Fekat, Allah korusun, bir yerdeki hükûmet adamları, şefkatli, iyi huylu, adâletli olmazsa, insan haklarına saldırırlar, zulm, yağma, işkence yaparlarsa, bunlar adâlet erbâbı değil, iblislerin ahbâbı, şeytânların yoldaşlarıdırlar. Beyt:
Aldatmasın seni, diktatörün serâyları, kumaşı,
serây bağçesini, sular dâim, mazlûmların göz yaşı!

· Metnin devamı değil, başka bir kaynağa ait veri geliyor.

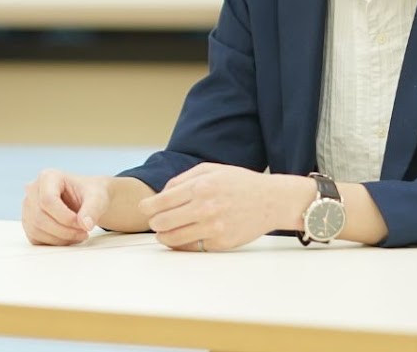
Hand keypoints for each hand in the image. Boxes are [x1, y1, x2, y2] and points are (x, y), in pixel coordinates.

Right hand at [22, 169, 108, 245]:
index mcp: (48, 177)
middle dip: (64, 230)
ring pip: (36, 230)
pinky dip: (54, 242)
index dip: (65, 217)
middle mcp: (33, 190)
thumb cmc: (91, 194)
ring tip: (80, 235)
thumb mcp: (98, 197)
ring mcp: (28, 208)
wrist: (88, 200)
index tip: (83, 224)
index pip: (47, 200)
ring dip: (60, 239)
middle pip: (40, 217)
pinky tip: (70, 238)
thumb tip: (85, 225)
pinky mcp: (29, 223)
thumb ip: (93, 209)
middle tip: (84, 232)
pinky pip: (36, 238)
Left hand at [141, 163, 301, 251]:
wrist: (271, 200)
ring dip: (164, 236)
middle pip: (162, 222)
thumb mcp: (212, 169)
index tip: (145, 209)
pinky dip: (183, 243)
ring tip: (165, 231)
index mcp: (200, 186)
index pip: (160, 201)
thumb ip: (183, 179)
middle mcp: (204, 208)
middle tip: (156, 221)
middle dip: (154, 222)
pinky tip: (184, 236)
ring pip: (172, 238)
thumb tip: (161, 194)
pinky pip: (191, 247)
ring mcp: (212, 228)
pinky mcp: (219, 243)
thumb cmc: (241, 183)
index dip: (147, 207)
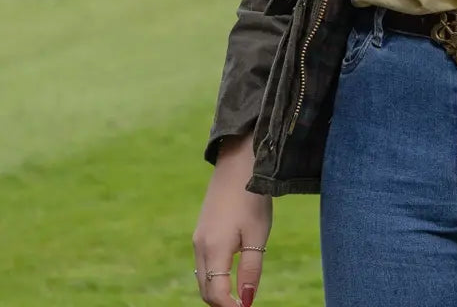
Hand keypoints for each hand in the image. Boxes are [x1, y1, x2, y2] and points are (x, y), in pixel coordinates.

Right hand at [193, 133, 271, 306]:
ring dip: (217, 289)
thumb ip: (251, 269)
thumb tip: (247, 301)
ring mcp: (198, 238)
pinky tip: (230, 272)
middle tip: (242, 305)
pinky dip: (215, 274)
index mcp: (214, 249)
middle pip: (206, 289)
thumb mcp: (258, 235)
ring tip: (238, 294)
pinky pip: (203, 263)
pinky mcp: (201, 230)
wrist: (239, 163)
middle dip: (221, 302)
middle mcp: (200, 247)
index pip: (216, 293)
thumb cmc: (252, 199)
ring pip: (203, 276)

Emri altında olanlara merhamet etmeyenler, kıyâmet günü Allahü teâlânın merhametinden uzak kalacaklardır.
Men, lâ yerham, lâ yurham!
buyurulmuşdur ki, acımıyana acınmaz demekdir. Böyle zâlimlerin topluluğuna hükûmet değil, eşkıyâ denir. Bunlar, birkaç senelik, muvakkat dünyâ zevkleri için, milyonlara eziyyet ederler. Fekat, zulmlerinin cezâsını çekmedikce, bu dünyâdan gitmezler. O kadar refâh ve lezzetler içinde oldukları hâlde, elbette şiddetli sıkıntılar, büyük derdler yakalarını bırakmaz. O saltanat hiçbirinin elinde kalmaz. Çok olur ki, saltanatları düşmanlarının eline geçer. Bu hâli görür. Ciğerleri yanar. Meryem sûresinin seksenbirinci âyetinde meâlen, (Mâlik, hâkim olduğunu söylediği şeylerin hepsini elinden alırız. Yalnız başına huzûrumuza gelir) buyuruldu. Burada buyurulduğu gibi, Allahü teâlânın mahkemesine, yüzü kara, sürünerek getirilir. Yapdığı kötülükleri inkâr edemez. Hepsinin cezâsını çok acı olarak çeker. Yapdığı zulmlerin, işkencelerin karanlığı, etrâfını kaplar. Önünü göremez. Azâb meleklerinin pençesinde, kendi yapdıklarının katkat kötüsünü çekmek için, Cehennem azâbına atılır. Allahü teâlânın dînini beğenmediği, ona çöl kanûnu dediği için, orada rahmete kavuşamaz.
ALTINCI BÂB
(Ahlâk-ı alâî) kitâbının altıncı bâbında güzel ahlâkın nev’leri bildirilmekdedir. Biz, bunlardan yalnız adâleti bildireceğiz. Adâlet üçe ayrılır:
Birincisi, Allahü teâlâya kulluk etmekdir. Allahü teâlânın merhameti, ni’metleri, ihsânları, her mahlûka yayılmışdır. Ni’metlerinin en büyüğü, kullarına se’âdet yolunu göstermesidir. Hakları yok iken, hepsini en güzel şeklde yaratmışdır. Ebedî, sayısız ni’metler, iyilikler vermişdir. Böyle bir sâhibe, yaratana ibâdet etmek, Onun ihsân etdiği ni’metlere şükr etmek elbette lâzımdır.